Wednesday, January 30, 2008

Economic History (hidden behind controversy)

A recent George Soros op-ed in the Financial Times warned the world of an impending financial crisis, the worst since WWII.

This spawned a flurry of repudiations from market fundamentalists - the true believers.

I have yet to see any economists take on the Soros article. I would be willing to bet some real money (albeit, grad student money) that the outlook is not necessarily so bleak. But this isn't the point I'm trying to make.

As the basis for Soros' article is the historical assertion that the financial crises of the last 70 years have been corrected not by the Market (big M), but by governmental regulatory intervention. He goes on to say that it is the intervention that is artificially keeping us afloat, but it is intervention nonetheless that has saved our economy from collapse.

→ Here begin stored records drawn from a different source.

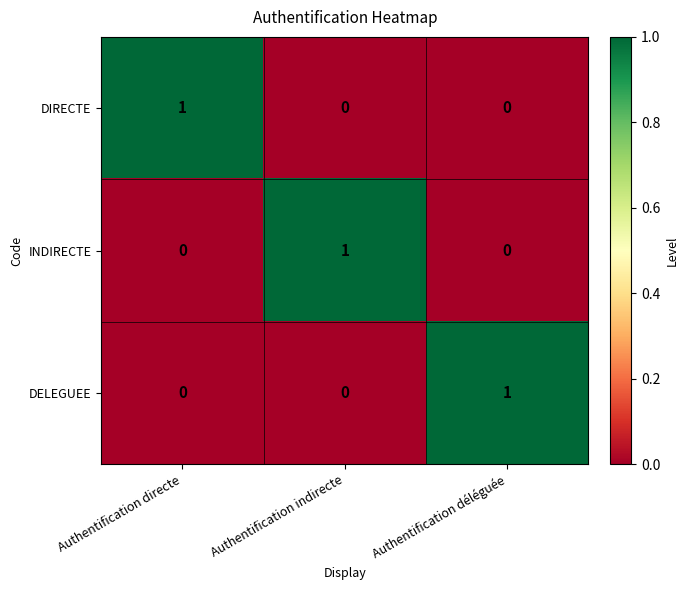

At how many categories does at least one series exceed 0?

3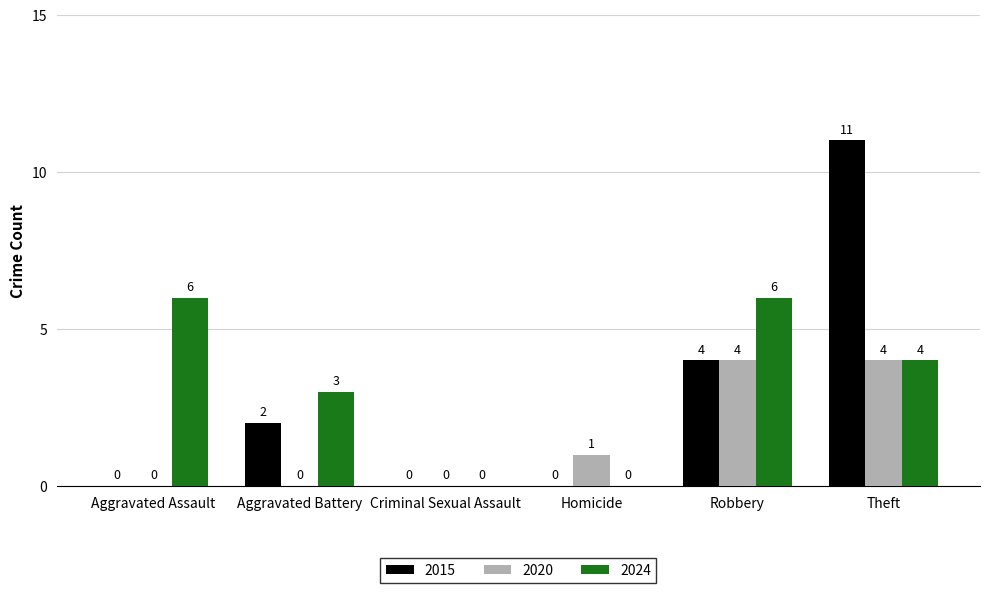

At which label is 2015 closest to 5?

Robbery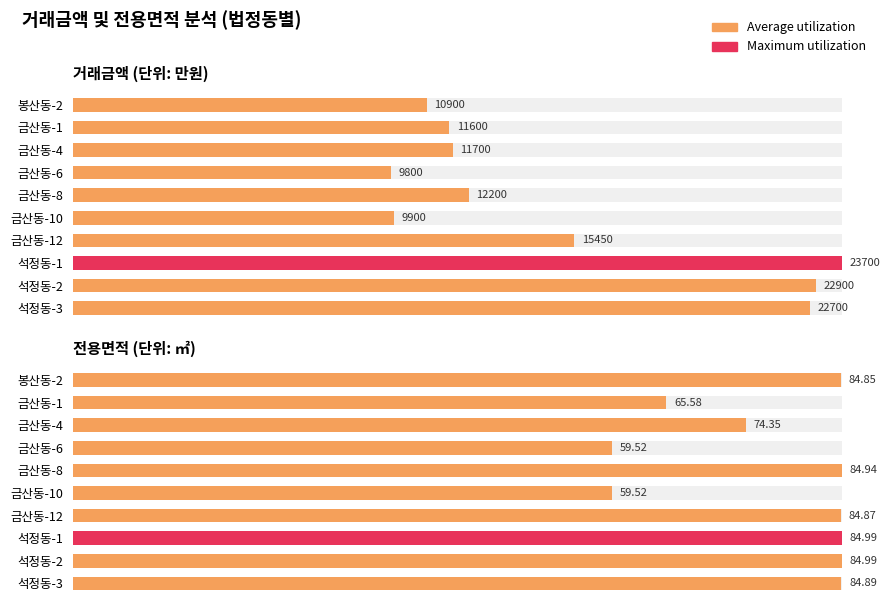

List the labels in order of value, largest first.

석정동-1, 석정동-2, 금산동-8, 석정동-3, 금산동-12, 봉산동-2, 금산동-4, 금산동-1, 금산동-6, 금산동-10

Intervention. Not the Market itself.

Market fundamentalism is the dogged belief that the market is an animal that, unleashed into the wild, unfettered by constraint, will find true harmony. It's the scientific recounting of the age old liberal theory (careful, not Liberal) that the greater good is served by pursuit of self-interest embodied in property. This medievalized dogmatic belief found its age of reason in Free Market economic theory and has since become the religion of America, with Republicans as true believers and Democrats as lapsed agnostics.

Soros is pointing out the agnostic realism of history. We need government, and as is evidenced by our current financial crisis, governmental regulation in order for our "free market" to work. Is this then a planned economy, socialism behind the sheen of capitalism? The question is just political semantics. This is economic/political/social reality.

There has never been a perfect "free market" society. Locke's original man, living happily consuming the fruits of his own labor, is simply a creative myth. Market fundamentalists might be better served politically by dropping the rhetoric, taking a hard look at history, and inserting a little agnosticism into their lives.